Looking like a sniper victim, he lay face down on the trail, his limbs spread at awkward angles. A dead and mangled rabbit lay near him.
Layla swore, using a word that would have had her banished from the Monson household. “Is that Zach Walden?” She moved to brush past Charlie, but Charlie blocked her and dropped to her knees beside Zach, directly opposite Kirk.
“A blow to the head,” Kirk said as he bent over Zach. “Impossible to tell if he sustained the injury before or after he fell.”

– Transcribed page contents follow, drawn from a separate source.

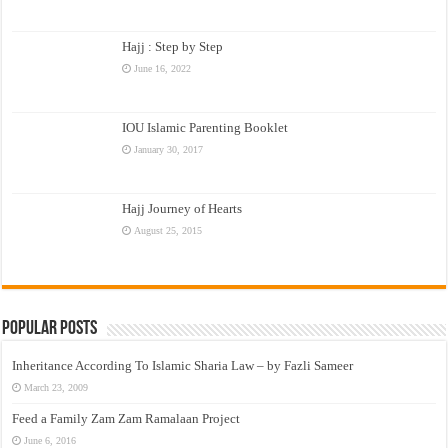
Hajj : Step by Step
June 16, 2022
IOU Islamic Parenting Booklet
January 30, 2017
Hajj Journey of Hearts
August 25, 2015
Popular Posts
Inheritance According To Islamic Sharia Law – by Fazli Sameer
March 23, 2009
Feed a Family Zam Zam Ramalaan Project
June 6, 2016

“Is he dead?” Layla asked.
Zach, as if hearing her, stirred to prove her wrong. His eyes fluttered open and he focused on Charlie. “Hello, angel,” he said. “Am I in heaven?” His eyes closed before anyone could answer, and he drifted out of consciousness.
Zach’s gaze focused on the ceiling. His eyelids felt heavy, as if they’d been weighted. An image of pennies placed on the eyelids of corpses flashed in his mind. A clip from an old Monty Python clip floated through his consciousness. I’m not dead yet. He licked his lips; they were cracked, dry, and tasted of blood. His head pounded. Someone touched his hand and whispered what sounded like a question he didn’t have the ability to process enough to answer.
He tried to respond with another Monty Python quote, “I’m getting better.” But his throat was raw and it hurt to talk. Besides, the man with the no-nonsense gaze didn’t look like someone who enjoyed Monty Python.
He closed his eyes, willing the pain to go away. A face swam into his memory. A beautiful woman. Long honey-colored hair. Full red lips. Brown eyes framed with thick lashes. Who was she? He couldn’t remember her name.
But that wasn’t all he couldn’t remember.
The next time he woke, a football game was playing on the TV. The New England Patriots had a good team? “That’s crazy,” he croaked.
His words set in motion a whirlwind of doctors and tests. During the poking, prodding, and bandage-changing, Zach learned a few things: He’d been found unconscious on a trail near Laguna Beach and rescued by a doctor and nurse who had happened to be hiking that day. He’d been in the hospital for five days and he couldn’t recall any of them.
Zach closed his eyes against all this information and tried to reconcile the hospital truth with his memories. But questions plagued him. A reality TV show host was president? That had to be a joke, right?